Cultura

À espera de Cannes

Como já é tradição, o Festival de Cannes vai dedicar um espaço importante às memórias dos clássicos — Jean-Luc Godard é um dos autores a ser redescoberto.

Brigitte Bardot em "O Desprezo": a obra-prima de Godard regressa a Cannes, na secção dos clássicos

João Lopes


Não é impunemente que Cannes conquistou o direito a usar o rótulo de "maior festival de cinema do mundo". De facto, para lá da quantidade imensa de novos títulos que chegam à Côte d'Azur — este ano entre 16 e 27 de maio —, o festival tem sabido consolidar uma dimensão complementar de montra dedicada às memórias da própria história do cinema.

Não por mera nostalgia, antes porque a pluralidade das relações com essa memória enriquece qualquer perspectiva presente, e sobre o presente, do cinema. Este ano não será excepção, com destaque para a evocação de Jean-Luc Godard (falecido a 13 de setembro de 2022, contava 91 anos).

Assim, aquelas que terão sido as derradeiras imagens (e sons) com que Godard trabalhou serão apresentadas como o "trailer do filme que nunca existirá" — o título: "Drôles de Guerres". Será também revelado o documentário "Godard par Godard", realizado por Florence Platarets, e estreada uma cópia restaurada (4K) de um dos seus títulos mais míticos: "O Desprezo", produção de 1963 protagonizada por Brigitte Bardot e Michel Piccoli, tendo como base o romance homónimo de Alberto Moravia.
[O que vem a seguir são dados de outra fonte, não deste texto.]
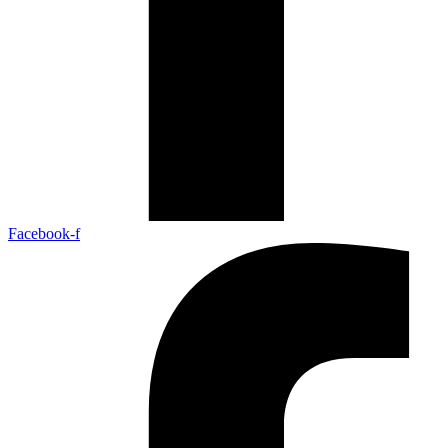
Facebook-f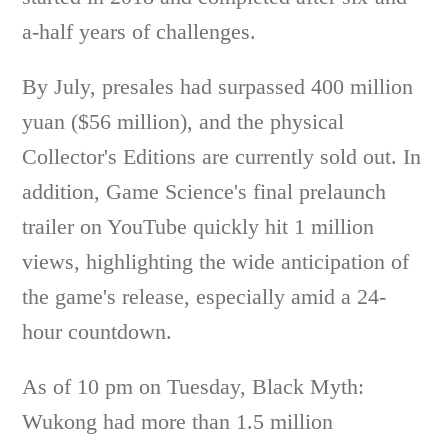
a-half years of challenges.
By July, presales had surpassed 400 million
yuan ($56 million), and the physical
Collector's Editions are currently sold out. In
addition, Game Science's final prelaunch
trailer on YouTube quickly hit 1 million
views, highlighting the wide anticipation of
the game's release, especially amid a 24-
hour countdown.
As of 10 pm on Tuesday, Black Myth:
Wukong had more than 1.5 million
Tudo isto acontecerá, precisamente, na secção "Cannes Classics", isto é, por excelência, um lugar de memória(s). Com um crescimento exponencial nos últimos anos, os clássicos de Cannes são a expressão, de uma só vez espectacular e pedagógica, de uma vontade de reencontro e redescoberta do património cinematográfico — de todas as origens e todas as culturas.

Este ano, entre cerca de três dezenas de títulos, será possível ver ou rever obras do japonês Yasujiro Ozu, do inglês Alfred Hitchcock ou do francês Claude Sautet. Isto sem esquecer vários documentários que se debruçam sobre a herança de criadores e produtores — o destaque vai, desde já, para "100 Years of Warner Bros.", de Leslie Iwerks, revisitando a história gloriosa do estúdio que os mais jovens, provavelmente, apenas conhecem através dos modernos filmes de Batman (veja-se um video oficial do próprio estúdio).

Como contraponto simbólico, vale a pena referir que o festival continua a gerir e rentabilizar as suas próprias memórias. Assim, este ano, alguns vencedores do certame reaparecem na selecção oficial, concorrendo uma vez mais para a Palma de Ouro — são eles o turco Nuri Bilge Ceylan, o italiano Nanni Moretti, o japonês Hirokazu Kore-eda, o inglês Ken Loach e o alemão Wim Wenders.